When two bidders vied for it, with offers of £40,000 each, he volunteered to do the dinner twice. It was an act of huge generosity but you imagine Wenger enjoying those events.

The spotlight he now commands is via the TV studio, as a Champions League analyst for global broadcaster beIN Sports in Doha. His salary is rumoured to be £250,000, though his role stems from his friendship with beIN chairman Nasser Al-Khelaifi, PSG’s owner.

Colleagues at beIN speak of his humility, never expecting seclusion outside the studio as some celebrities do. There was not a flicker of concern when he was asked to appear alongside old adversary Jose Mourinho for the Champions League final. ‘He just started up a conversation with him off screen,’ says a colleague.

There has been talk of a role as sporting director at PSG, though that is unrealistic.

‘It would never work,’ says one source. ‘He would want to interfere too much in team formation, tactics, negotiating with agents to buy players. Agents? He’s hated them all his career.’ The FIFA role would suit Wenger better. His friends say he knows that. He anticipates working for FIFA before a return to management.

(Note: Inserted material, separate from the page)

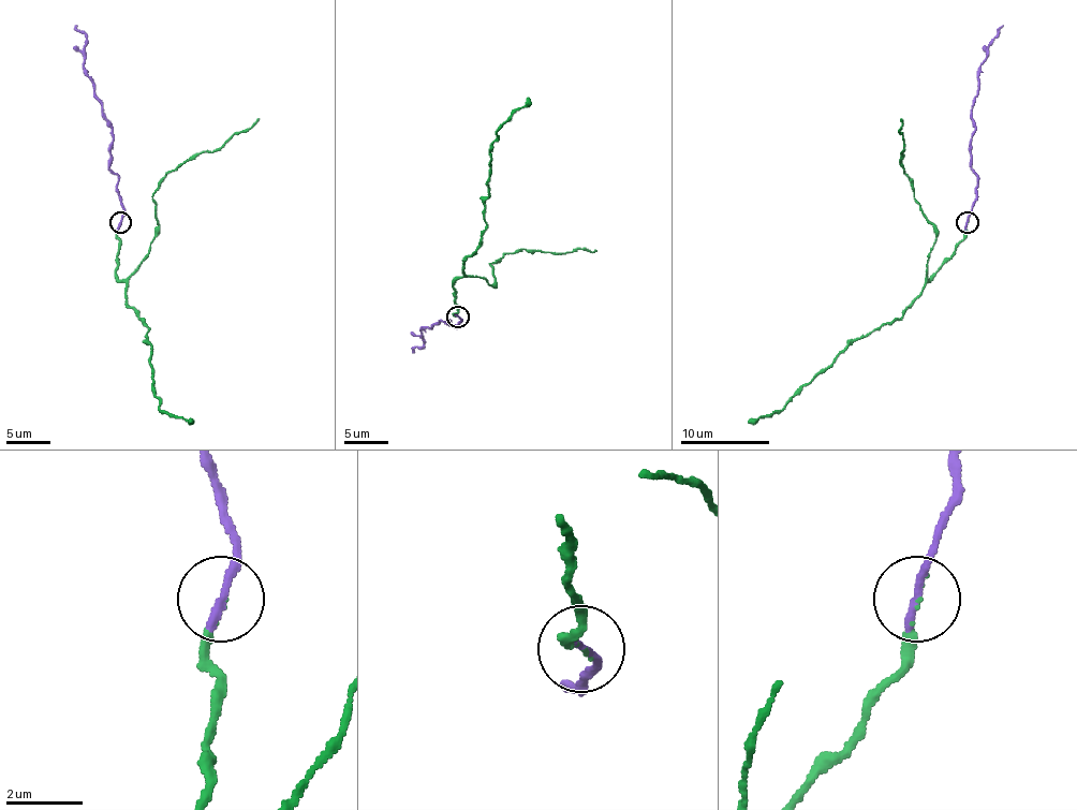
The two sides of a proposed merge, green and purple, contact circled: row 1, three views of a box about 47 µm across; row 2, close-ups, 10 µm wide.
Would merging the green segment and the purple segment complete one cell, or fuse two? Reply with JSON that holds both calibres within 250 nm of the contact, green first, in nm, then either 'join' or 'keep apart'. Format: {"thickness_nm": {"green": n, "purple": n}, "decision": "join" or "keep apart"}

The chances of him joining an elite club seem remote, while taking on a Newcastle or Everton, with all those reputational risks, would be folly. The solution seems to be an international role, of the kind he rejected when the FA were replacing Sam Allardyce in 2016.

Football owes him an incalculable amount and it is hoped he will find what he most covets in his eighth decade, which he marks next Wednesday, because the sport is inestimably duller without him.

‘When I wake up,’ he said last week, ‘the first thing that comes into my head is, “Is there an interesting game tonight on TV?” If that’s the case, my day is OK.’